After putting out, you cross a bridge and climb one of the steepest hills you will ever find on a golf course to the 11th tee, where your task is to hit a green about 190 yards away and 128 feet below you. That's right, the tee is the equivalent of a 12-story building above the target, though you'll still be dwarfed by Bigelow Mountain (elevation 4,145 feet), perched behind the green.
From the dizzying height of the tee, the green seemed pitched toward the river on its left, and it wasn't until we again reached ground level that we realized how much room there is to its right. Jones kindly left a bail-out area on the hole, which is aptly named "Precipice."

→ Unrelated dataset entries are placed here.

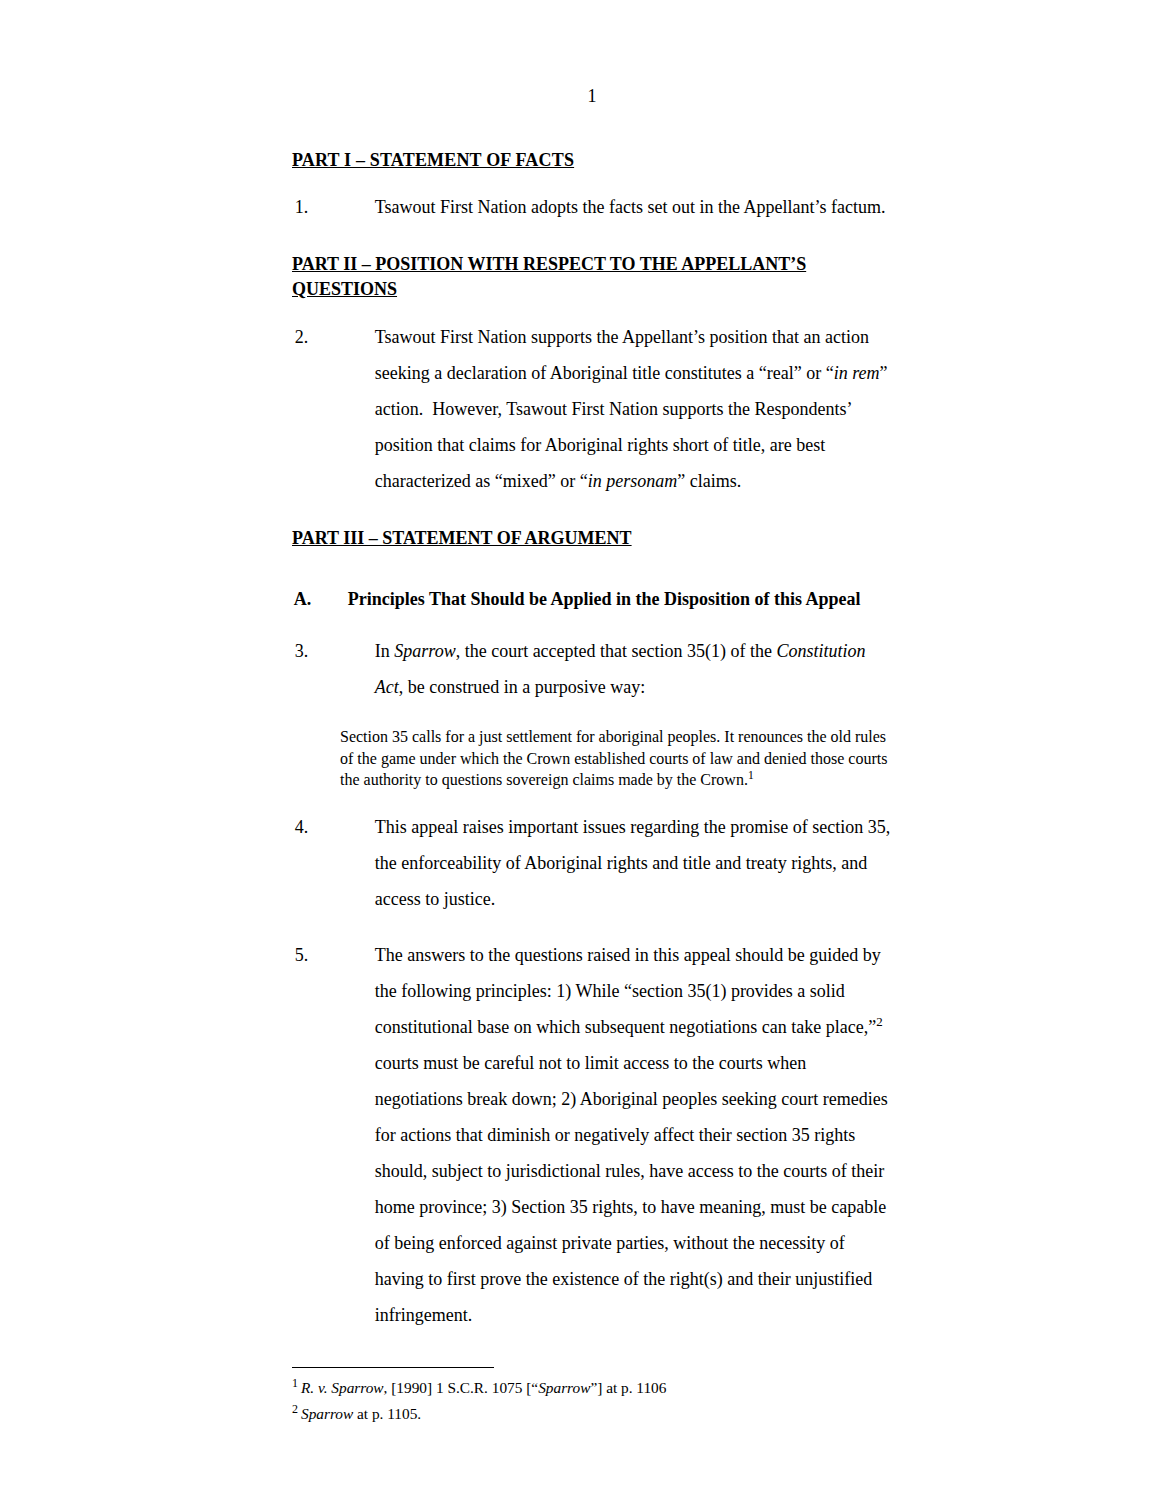1
PART I – STATEMENT OF FACTS
1.
Tsawout First Nation adopts the facts set out in the Appellant’s factum.
PART II – POSITION WITH RESPECT TO THE APPELLANT’S QUESTIONS
2.
Tsawout First Nation supports the Appellant’s position that an action seeking a declaration of Aboriginal title constitutes a “real” or “in rem” action. However, Tsawout First Nation supports the Respondents’ position that claims for Aboriginal rights short of title, are best characterized as “mixed” or “in personam” claims.
PART III – STATEMENT OF ARGUMENT
A.
Principles That Should be Applied in the Disposition of this Appeal
3.
In Sparrow, the court accepted that section 35(1) of the Constitution Act, be construed in a purposive way:
Section 35 calls for a just settlement for aboriginal peoples. It renounces the old rules of the game under which the Crown established courts of law and denied those courts the authority to questions sovereign claims made by the Crown.1
4.
This appeal raises important issues regarding the promise of section 35, the enforceability of Aboriginal rights and title and treaty rights, and access to justice.
5.
The answers to the questions raised in this appeal should be guided by the following principles: 1) While “section 35(1) provides a solid constitutional base on which subsequent negotiations can take place,”2 courts must be careful not to limit access to the courts when negotiations break down; 2) Aboriginal peoples seeking court remedies for actions that diminish or negatively affect their section 35 rights should, subject to jurisdictional rules, have access to the courts of their home province; 3) Section 35 rights, to have meaning, must be capable of being enforced against private parties, without the necessity of having to first prove the existence of the right(s) and their unjustified infringement.
1 R. v. Sparrow, [1990] 1 S.C.R. 1075 [“Sparrow”] at p. 1106
2 Sparrow at p. 1105.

Course founder Peter Webber tells a story about people who live 15 miles south in Kingfield finding golf balls on their land in spring, when the Carrabassett overflowed into farm fields. We hope they are able to make use of the ones we sent sailing into the river from the 11th tee.

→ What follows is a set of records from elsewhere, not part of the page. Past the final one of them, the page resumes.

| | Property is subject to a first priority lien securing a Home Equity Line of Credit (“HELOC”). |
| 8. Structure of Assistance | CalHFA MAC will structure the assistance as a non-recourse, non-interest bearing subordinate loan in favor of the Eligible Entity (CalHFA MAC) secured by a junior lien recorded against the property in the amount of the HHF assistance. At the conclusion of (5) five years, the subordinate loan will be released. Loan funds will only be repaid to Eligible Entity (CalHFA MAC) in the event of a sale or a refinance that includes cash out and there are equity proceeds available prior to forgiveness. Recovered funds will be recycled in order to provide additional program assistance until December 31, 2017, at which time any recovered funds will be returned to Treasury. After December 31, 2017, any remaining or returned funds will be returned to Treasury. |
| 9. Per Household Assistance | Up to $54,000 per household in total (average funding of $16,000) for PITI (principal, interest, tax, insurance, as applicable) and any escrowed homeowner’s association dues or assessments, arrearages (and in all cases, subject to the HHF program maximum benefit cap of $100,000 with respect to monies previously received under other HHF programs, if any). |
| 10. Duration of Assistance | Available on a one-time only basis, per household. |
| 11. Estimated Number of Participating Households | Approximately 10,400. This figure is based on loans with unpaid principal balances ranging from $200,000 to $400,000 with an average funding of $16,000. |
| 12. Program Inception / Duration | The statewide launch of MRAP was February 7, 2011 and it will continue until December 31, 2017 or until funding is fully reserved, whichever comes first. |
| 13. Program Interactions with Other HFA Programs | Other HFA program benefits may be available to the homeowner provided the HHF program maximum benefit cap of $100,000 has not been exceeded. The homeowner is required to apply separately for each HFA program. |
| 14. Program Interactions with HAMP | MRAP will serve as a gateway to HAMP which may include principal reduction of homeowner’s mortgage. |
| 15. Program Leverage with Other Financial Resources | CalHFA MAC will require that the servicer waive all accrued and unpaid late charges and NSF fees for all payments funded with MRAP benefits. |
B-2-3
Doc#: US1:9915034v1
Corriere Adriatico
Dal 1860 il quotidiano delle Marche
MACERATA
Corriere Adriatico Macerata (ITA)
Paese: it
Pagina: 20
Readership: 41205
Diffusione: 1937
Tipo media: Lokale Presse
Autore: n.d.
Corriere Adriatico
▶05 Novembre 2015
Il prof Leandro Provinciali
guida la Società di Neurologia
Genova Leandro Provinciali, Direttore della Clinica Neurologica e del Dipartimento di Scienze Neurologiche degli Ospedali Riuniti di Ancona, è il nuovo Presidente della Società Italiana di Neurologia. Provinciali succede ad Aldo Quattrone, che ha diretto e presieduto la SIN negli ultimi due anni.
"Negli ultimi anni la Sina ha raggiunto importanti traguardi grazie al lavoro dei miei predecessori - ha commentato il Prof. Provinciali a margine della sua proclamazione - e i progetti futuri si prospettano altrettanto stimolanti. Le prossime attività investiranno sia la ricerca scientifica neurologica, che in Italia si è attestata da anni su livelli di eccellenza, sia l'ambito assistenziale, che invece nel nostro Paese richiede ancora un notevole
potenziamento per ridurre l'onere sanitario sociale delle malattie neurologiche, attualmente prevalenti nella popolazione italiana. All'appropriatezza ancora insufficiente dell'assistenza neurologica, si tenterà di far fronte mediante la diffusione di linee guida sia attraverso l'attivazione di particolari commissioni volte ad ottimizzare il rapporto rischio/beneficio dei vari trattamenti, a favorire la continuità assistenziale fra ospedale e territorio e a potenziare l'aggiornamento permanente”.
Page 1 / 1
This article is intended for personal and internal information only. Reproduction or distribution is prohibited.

Sugarloaf's key features are the gushing river and those woods that frame each fairway and sometimes swallow off-line drives or force the player to maneuver shots around or over them. The stands of pine, oak, maple, and white birch begin their spectacle in mid-September, says Swain.

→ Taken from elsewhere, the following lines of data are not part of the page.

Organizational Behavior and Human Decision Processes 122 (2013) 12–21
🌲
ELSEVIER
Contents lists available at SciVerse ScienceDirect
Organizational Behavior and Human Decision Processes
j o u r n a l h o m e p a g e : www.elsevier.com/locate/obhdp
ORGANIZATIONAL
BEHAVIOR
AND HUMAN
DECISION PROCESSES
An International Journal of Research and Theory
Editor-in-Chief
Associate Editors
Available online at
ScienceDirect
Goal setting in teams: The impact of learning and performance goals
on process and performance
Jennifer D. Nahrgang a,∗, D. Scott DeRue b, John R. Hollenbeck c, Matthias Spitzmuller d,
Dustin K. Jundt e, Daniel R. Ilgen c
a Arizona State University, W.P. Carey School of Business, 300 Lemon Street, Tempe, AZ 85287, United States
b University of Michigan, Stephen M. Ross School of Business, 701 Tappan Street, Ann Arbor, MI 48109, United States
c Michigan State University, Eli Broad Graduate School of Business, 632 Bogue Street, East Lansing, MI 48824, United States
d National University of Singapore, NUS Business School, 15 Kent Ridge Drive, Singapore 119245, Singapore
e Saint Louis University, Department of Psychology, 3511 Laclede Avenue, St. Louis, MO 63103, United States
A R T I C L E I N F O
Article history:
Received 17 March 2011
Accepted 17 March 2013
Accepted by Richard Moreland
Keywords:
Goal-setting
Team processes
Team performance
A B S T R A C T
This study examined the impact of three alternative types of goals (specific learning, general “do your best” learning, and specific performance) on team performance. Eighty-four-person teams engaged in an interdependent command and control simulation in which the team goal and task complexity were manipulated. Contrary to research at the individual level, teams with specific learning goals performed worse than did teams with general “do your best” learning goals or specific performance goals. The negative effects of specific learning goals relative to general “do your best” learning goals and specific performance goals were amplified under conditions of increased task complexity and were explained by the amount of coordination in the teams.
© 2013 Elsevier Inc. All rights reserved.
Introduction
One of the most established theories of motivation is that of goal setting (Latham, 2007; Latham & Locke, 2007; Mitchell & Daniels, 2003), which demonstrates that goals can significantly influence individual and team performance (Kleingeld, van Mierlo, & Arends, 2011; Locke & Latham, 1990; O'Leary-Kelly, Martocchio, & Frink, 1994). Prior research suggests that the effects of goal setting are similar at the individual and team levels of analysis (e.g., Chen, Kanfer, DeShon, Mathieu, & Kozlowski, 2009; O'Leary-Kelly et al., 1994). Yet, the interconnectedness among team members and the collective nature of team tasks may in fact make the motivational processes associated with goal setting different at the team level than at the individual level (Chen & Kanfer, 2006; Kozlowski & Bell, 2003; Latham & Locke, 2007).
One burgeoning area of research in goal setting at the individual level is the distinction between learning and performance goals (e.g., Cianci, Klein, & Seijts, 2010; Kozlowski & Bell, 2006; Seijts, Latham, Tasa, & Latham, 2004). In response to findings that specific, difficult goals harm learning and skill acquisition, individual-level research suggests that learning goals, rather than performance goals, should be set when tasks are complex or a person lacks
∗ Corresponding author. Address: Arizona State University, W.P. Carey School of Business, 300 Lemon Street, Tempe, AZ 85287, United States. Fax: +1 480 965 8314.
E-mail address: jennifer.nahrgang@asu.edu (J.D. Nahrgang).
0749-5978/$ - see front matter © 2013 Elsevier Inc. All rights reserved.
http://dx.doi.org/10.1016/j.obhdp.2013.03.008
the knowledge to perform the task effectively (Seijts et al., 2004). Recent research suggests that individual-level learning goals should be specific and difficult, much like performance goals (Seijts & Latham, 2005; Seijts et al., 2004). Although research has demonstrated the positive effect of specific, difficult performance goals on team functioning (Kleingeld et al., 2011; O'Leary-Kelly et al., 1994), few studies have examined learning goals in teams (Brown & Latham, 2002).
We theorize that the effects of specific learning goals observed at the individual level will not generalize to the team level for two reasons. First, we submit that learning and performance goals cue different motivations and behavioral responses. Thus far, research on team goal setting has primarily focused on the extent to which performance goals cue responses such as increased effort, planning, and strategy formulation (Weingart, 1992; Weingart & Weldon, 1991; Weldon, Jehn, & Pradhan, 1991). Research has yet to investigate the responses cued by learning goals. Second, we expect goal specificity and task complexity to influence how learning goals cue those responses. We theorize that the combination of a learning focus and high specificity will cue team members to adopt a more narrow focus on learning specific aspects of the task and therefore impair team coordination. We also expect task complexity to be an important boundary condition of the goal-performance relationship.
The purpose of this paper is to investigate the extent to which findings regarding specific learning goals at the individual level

"It all happens pretty fast," he says. "In the last two weeks of September, we get the reds and the oranges, and in the first two weeks of October, you see more of the yellows from the birches. And by October 21st, we'll be closed, all buttoned up for the winter."
The logical way to play both courses is to first visit Sunday River, which is about an hour closer to Boston. You can be on the tee by noon after the 3 1/2-hour drive, stay the night, then make the 90-minute drive to Sugarloaf for a late-morning tee time the next day. If you can play a third day, Belgrade Lakes Golf Club is just over an hour south of Sugarloaf on the way back to Boston.
"We're not next door," said Webber, who worked with Jones on Sugarloaf, then helped get the ball rolling at Sunday River. "It's got to be something special to get people up here."
If Sugarloaf is the established star player in this twosome, Sunday River is the rookie with strong early notices. It opened its full 18 holes just last year, and Golf Digest and Travel + Leisure Golf both had it in their top 10 new courses. Golfweek immediately christened it No. 1 in Maine.
Sunday River's fairways are much wider than Sugarloaf's, though that isn't always apparent from the tee. Its topography is rumpled, with lots of hillocks and plateaus making the targets seem narrower than they are. The enormous greens provide strategic challenges and tricky club selection because of their size.
The views of the Mahoosuc Mountains are expansive and include Old Speck, the fifth-highest peak in the state at 4,144 feet. The Appalachian Trail runs just west of Old Speck, which is part of the panorama for the downhill tee shot on the 4th hole.
"The foliage starts with the deciduous trees at the 3,000-foot level, and then it just makes its way down to about 800 feet," said Kaufman. "So somewhere on the mountain it's always going to be changing color."
Our only encounter with wildlife on the courses was with a woodchuck on the 12th tee at Sugarloaf, though one of our early morning playing partners at Sunday River, Chris Coates, showed us a camera-phone shot he had taken of a moose on the course's access road.
The ski resorts were acquired last month by CNL Income Properties, a real estate investment trust, and Boyne USA Resorts will operate them. Boyne also operates the Bretton Woods and Loon resorts in New Hampshire. Sugarloaf's course is part of the resort, while Sunday River's is a separate entity, owned by Harris Golf Group of Bath, Maine. Neither Swain nor Kaufman expects big changes because of the sale.
So which is the better course?
"Sugarloaf has been on the radar for quite some time," said Kaufman. "They're really two different experiences. We're just trying to get the word out that we're here."
Consider the friendly competition a draw, or more properly, a win-win.